(Source text):
○ ○ ○ ○ ○ ○ ○

Father Alfonsas Svarinskas's Statement to the Prosecutor
of the Lithuanian SSR
"To: The Prosecutor of the Lithuanian SSR
Bishop Liudvikas Povilonis, Apostolic
Administrator of the Archdiocese of Kaunas and the Diocese of Vilkaviškis
The Catholic Committee for the Defense of Believers' Rights.
"From: Father Alfonsas Svarinskas,
Pastor of the Roman Catholic Parish of Viduklė
"On Sunday, September 2 of this year, at about 10 a.m., the Prosecutor's Office of Raseiniai Rayon served me with a summons to appear on September 3 at the Prosecutor's Office of the Lithuanian SSR in Vilnius at 4 Gogol Street, office no. 55.
"I was at the designated address at 4 p.m. the following day. Awaiting me was Internal Security Enforcement Chief Prosecutor Bakučionis, who back in 1961 had tried me in absentia (I was then in a Mordovian labor camp), hailed me as an 'especially dangerous repeat offender,' and had forced me to put on the striped concentration camp uniform and suffer all the consequences of that terrible regime. He took me to A. Novikov, first deputy of the Prosecutor of the Lithuanian SSR. The latter accused me on two points:
"(l) An anti-Soviet attitude runs like a red thread through all my sermons. He explained that whenever I say 'godless,' I intend it to mean the Soviet government.
"(2) That together with others I founded and took part in the illegal so-called Catholic Committee for the Defense of Believers' Rights, whose documents find their way into the foreign press and radio and cause great harm to the prestige of the USSR.

○ ○ ○ ○ ○ ○ ○

(Instructions to follow): Name every person mentioned in the statement, along with the title or post it gives each one. The data that comes next is from a separate source.

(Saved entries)
○ ○ ○ ○ ○ ○ ○

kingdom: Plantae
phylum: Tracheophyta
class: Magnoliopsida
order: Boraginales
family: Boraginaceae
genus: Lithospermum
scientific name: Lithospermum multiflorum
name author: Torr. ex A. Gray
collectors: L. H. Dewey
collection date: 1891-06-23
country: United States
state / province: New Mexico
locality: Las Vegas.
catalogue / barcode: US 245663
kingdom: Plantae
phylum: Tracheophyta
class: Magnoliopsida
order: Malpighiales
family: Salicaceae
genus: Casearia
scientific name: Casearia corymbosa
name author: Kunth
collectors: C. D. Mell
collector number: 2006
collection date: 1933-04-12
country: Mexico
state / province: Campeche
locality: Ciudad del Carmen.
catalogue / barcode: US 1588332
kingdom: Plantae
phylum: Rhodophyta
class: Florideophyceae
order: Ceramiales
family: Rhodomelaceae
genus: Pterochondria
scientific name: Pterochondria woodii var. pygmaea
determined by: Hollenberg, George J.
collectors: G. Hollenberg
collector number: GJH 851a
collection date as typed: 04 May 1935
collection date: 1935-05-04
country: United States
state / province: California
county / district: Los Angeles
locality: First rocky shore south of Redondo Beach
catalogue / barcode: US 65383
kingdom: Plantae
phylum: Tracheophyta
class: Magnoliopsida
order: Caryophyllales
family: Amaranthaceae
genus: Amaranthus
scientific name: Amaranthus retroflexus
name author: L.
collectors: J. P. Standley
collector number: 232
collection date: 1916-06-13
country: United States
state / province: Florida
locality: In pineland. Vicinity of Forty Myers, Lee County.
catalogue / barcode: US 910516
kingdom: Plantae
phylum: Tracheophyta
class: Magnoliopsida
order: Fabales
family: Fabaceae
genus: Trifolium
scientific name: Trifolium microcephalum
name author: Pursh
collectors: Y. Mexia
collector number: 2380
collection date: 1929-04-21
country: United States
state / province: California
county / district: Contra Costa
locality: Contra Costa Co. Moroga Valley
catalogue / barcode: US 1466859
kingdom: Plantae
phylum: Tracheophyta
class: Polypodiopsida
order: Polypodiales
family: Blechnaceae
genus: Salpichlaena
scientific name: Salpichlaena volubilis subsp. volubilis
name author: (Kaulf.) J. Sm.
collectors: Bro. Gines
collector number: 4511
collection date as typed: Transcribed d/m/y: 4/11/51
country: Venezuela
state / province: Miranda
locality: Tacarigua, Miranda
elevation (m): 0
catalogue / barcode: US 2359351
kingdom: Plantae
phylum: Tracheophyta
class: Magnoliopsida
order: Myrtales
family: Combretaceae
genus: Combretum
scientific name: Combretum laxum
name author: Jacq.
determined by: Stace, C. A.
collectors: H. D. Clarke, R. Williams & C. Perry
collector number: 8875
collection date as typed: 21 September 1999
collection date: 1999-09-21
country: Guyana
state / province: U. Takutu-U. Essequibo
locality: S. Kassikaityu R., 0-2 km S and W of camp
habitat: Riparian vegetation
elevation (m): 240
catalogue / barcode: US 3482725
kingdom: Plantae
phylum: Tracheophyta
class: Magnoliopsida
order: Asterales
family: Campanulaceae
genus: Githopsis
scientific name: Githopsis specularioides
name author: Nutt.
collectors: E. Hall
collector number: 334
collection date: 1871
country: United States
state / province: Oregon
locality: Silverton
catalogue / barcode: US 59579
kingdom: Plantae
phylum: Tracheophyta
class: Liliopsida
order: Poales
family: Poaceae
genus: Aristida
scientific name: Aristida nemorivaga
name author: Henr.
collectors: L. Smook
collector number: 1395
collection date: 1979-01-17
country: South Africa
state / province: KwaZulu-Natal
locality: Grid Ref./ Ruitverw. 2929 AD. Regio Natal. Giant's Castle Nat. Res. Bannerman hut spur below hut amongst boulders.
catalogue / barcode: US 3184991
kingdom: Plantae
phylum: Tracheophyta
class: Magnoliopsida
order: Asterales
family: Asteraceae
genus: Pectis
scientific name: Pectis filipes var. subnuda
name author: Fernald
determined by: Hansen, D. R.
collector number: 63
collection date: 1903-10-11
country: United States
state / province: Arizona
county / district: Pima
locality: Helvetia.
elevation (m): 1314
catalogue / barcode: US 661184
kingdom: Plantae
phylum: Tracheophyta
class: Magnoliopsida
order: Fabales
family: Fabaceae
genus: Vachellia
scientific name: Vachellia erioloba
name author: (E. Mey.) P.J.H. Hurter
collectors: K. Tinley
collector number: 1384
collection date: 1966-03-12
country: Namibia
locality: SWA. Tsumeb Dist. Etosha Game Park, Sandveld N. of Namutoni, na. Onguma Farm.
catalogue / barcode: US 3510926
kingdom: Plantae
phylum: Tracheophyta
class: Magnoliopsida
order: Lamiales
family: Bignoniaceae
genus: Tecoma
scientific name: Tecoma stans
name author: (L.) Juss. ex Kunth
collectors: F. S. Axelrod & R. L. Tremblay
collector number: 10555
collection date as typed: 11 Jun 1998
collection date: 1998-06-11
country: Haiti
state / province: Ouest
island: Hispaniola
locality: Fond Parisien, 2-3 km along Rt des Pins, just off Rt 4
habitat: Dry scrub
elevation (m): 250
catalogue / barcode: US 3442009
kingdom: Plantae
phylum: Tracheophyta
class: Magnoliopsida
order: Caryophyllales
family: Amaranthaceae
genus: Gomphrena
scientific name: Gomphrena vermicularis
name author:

○ ○ ○ ○ ○ ○ ○

(Task result):
- Alfonsas Svarinskas: Father, Pastor of the Roman Catholic Parish of Viduklė
- Liudvikas Povilonis: Bishop, Apostolic Administrator of the Archdiocese of Kaunas and the Diocese of Vilkaviškis
- Bakučionis: Internal Security Enforcement Chief Prosecutor
- A. Novikov: first deputy of the Prosecutor of the Lithuanian SSR